Structural review of a Learning and Development function

The Client:

A large NSW State Department.

The Project:

We were commissioned to conduct a structural review of the Learning and Development (L&D) function within a large NSW State Department. The Review followed a recent major restructure of that included consolidation of agencies and realignment of Department districts.

The objectives of this Review were to:

1. Examine and understand the L&D function and structure;

2. Examine the delivery of the L&D function with reference to:

  • Aligning L&D services with the needs of the Department Districts;

  • Meeting the training needs of all stakeholders in the most efficient way possible;

  • Examining options for delivery of learning services, including eLearning and other models; and

  • Ensuring consistency in the quality of the training delivered.

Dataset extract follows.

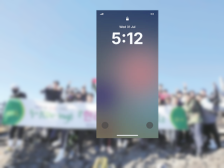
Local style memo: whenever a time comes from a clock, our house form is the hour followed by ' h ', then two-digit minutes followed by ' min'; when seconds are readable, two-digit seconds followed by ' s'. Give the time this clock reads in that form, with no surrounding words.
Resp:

3. Identify areas for improvement in the delivery of services;

4. Develop a suite of recommendations for implementation; and

Recommend options to meet the service delivery requirements.

The Approach:

In order to understand the L&D function and structure across the Department; we adopted a participatory approach which involved extensive consultation with staff and stakeholders through in person interviews. This allowed us to research the delivery of the L&D function with particular reference to:

  • Aligning services with the needs of Department Districts;

  • Meeting the training needs of all Department staff in the most efficient way possible;

  • Ensuring consistency in the quality of the training delivered; and

  • Understanding the impact of a planned integration of BusinessLink into the Department’s Corporate Services.

The Review involved extensive stakeholder consultation. In total:

  • 42 FACS staff participated in focus groups and interviews; and

  • 18 stakeholders participated in interviews.

 The Outcome:

Following the consultation program, we presented a summary of findings to staff and worked with staff in a co-design workshop to generate solutions to the issues raised in the Review, which led to:

  • A suite of recommendations relating to governance, structure, roles, processes and services; and

  • Options for the operating model and structure of the L&D function.

Subsequent to the Review, we were commissioned to support the Department with an assessment of the barriers to be managed to transition to the new model.  This report outlined the key next steps required to bridge resourcing gaps and to best meet the current and future L&D needs of the Department as a whole throughout the change.

  • Identify specific L&D requirements across the Department;

  • Establish the resourcing, workload and work distribution of L&D; and

  • Measure current resourcing against the identified L&D need, identifying areas of misalignment, duplication or resourcing gaps.

We presented the key findings from the Gap Analysis to L&D staff at a quarterly staff forum. As part of this forum, we facilitated an activity in which staff were asked to form working groups to address key areas of development need, as identified in the Analysis. Following the success of this activity in the forum, these working groups were formally established to continue implementing the recommendations of the Analysis and the L&D Review.